◆ **Task description**
Nothing but a number is wanted here: the count of lines in the data holding the word "batería".
----------
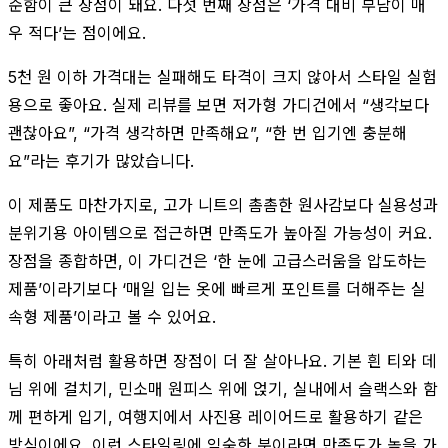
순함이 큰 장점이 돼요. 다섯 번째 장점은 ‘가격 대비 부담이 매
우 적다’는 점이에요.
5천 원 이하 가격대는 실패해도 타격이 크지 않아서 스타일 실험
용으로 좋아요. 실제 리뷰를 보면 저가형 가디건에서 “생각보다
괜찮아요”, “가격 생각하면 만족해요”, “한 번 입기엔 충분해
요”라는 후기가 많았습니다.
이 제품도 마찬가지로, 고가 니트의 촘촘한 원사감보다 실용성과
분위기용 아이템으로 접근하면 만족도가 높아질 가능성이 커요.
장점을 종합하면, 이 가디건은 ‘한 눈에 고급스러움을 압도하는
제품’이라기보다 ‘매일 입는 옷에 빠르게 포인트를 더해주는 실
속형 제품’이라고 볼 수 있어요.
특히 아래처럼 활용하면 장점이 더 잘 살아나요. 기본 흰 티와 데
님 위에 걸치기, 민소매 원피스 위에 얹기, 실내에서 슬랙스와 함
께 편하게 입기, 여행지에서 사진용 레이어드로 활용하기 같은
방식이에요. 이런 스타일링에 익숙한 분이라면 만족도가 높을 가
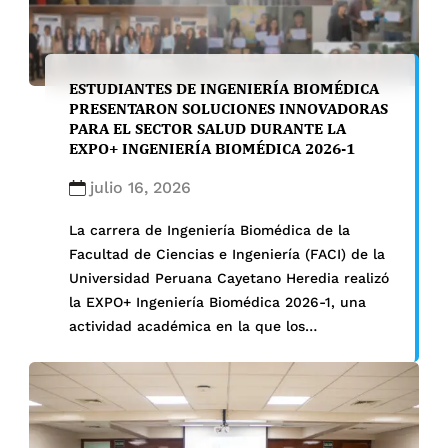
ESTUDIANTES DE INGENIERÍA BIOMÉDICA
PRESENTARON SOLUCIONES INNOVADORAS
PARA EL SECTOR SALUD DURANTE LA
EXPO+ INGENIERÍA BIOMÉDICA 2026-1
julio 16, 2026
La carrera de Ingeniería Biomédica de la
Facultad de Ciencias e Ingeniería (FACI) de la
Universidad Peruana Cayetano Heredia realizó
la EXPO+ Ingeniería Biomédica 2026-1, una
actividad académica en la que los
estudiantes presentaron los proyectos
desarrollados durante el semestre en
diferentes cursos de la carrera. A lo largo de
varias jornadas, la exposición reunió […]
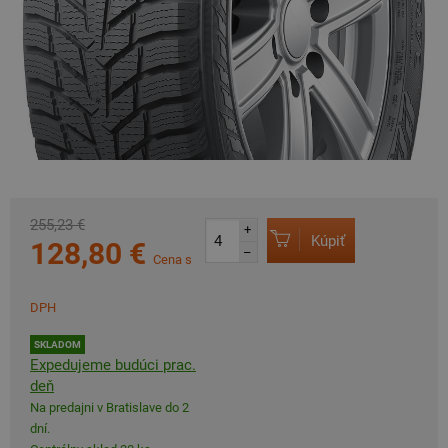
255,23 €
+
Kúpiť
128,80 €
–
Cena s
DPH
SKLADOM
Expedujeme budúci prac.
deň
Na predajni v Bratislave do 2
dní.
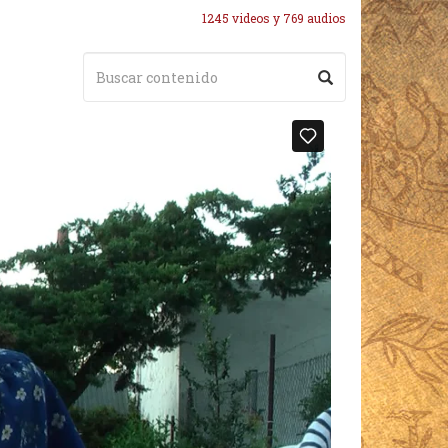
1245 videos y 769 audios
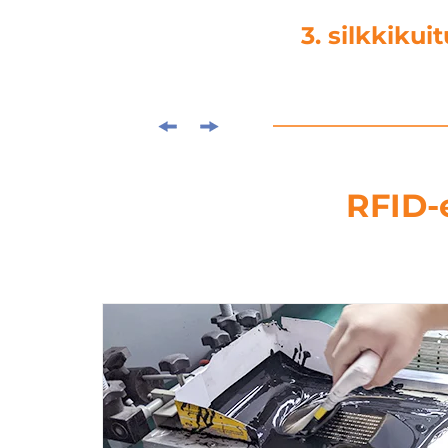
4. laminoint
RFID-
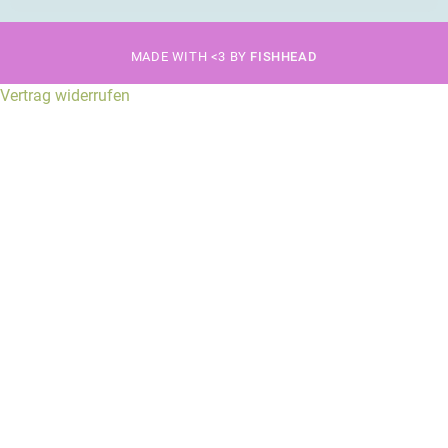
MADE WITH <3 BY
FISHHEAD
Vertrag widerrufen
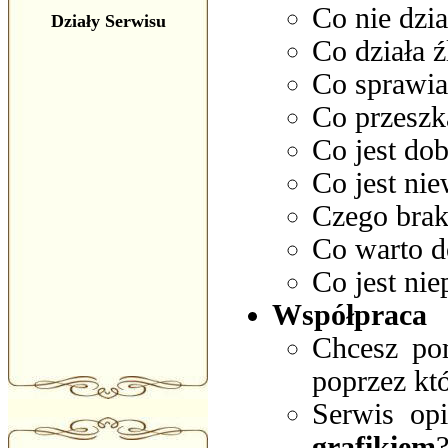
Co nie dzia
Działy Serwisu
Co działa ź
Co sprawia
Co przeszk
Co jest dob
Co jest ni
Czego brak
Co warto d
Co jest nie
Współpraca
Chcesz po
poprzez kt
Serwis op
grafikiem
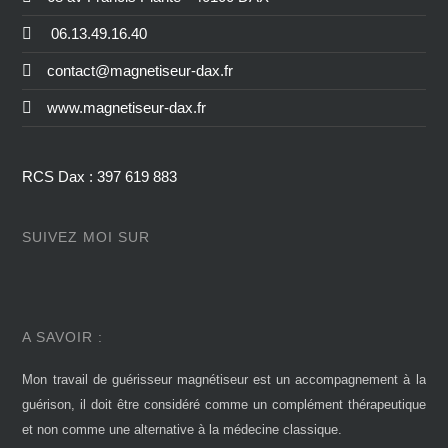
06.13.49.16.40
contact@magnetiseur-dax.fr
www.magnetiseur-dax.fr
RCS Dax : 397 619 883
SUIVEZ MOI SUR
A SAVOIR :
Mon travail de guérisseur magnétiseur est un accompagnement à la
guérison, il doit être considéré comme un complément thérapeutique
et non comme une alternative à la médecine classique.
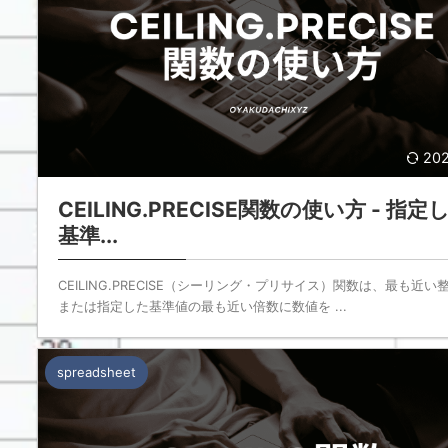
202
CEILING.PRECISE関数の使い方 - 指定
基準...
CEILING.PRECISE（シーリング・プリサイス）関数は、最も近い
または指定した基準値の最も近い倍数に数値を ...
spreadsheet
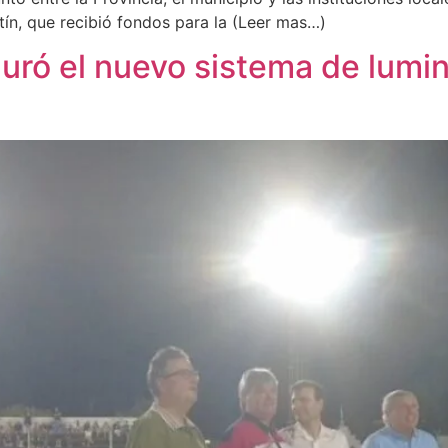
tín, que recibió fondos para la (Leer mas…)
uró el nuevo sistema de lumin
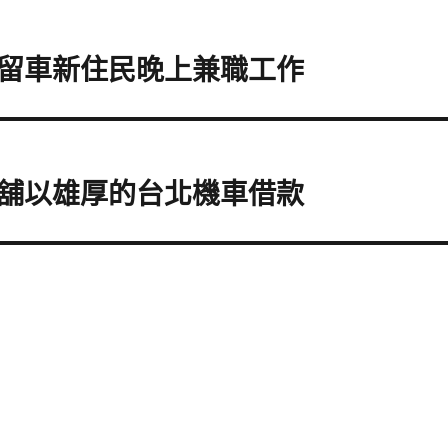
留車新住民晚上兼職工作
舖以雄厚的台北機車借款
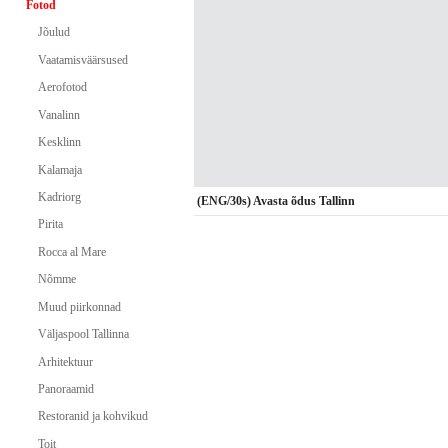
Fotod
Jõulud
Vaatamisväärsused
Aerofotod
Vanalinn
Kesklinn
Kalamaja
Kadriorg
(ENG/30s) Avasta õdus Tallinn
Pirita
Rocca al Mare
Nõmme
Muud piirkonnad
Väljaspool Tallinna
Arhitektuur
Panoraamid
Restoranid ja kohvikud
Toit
----------
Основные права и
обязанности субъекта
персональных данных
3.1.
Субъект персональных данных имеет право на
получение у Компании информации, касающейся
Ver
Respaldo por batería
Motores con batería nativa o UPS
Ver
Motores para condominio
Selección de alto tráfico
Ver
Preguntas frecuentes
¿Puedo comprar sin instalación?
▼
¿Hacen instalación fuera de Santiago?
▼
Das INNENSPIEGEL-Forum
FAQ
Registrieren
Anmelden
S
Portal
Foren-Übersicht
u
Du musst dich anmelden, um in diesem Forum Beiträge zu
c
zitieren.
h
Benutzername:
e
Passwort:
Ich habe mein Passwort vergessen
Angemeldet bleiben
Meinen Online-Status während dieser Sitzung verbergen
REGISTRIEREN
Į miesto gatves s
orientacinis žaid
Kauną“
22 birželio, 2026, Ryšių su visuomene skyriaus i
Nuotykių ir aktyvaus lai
----------
◆ **Response to the exercise**
2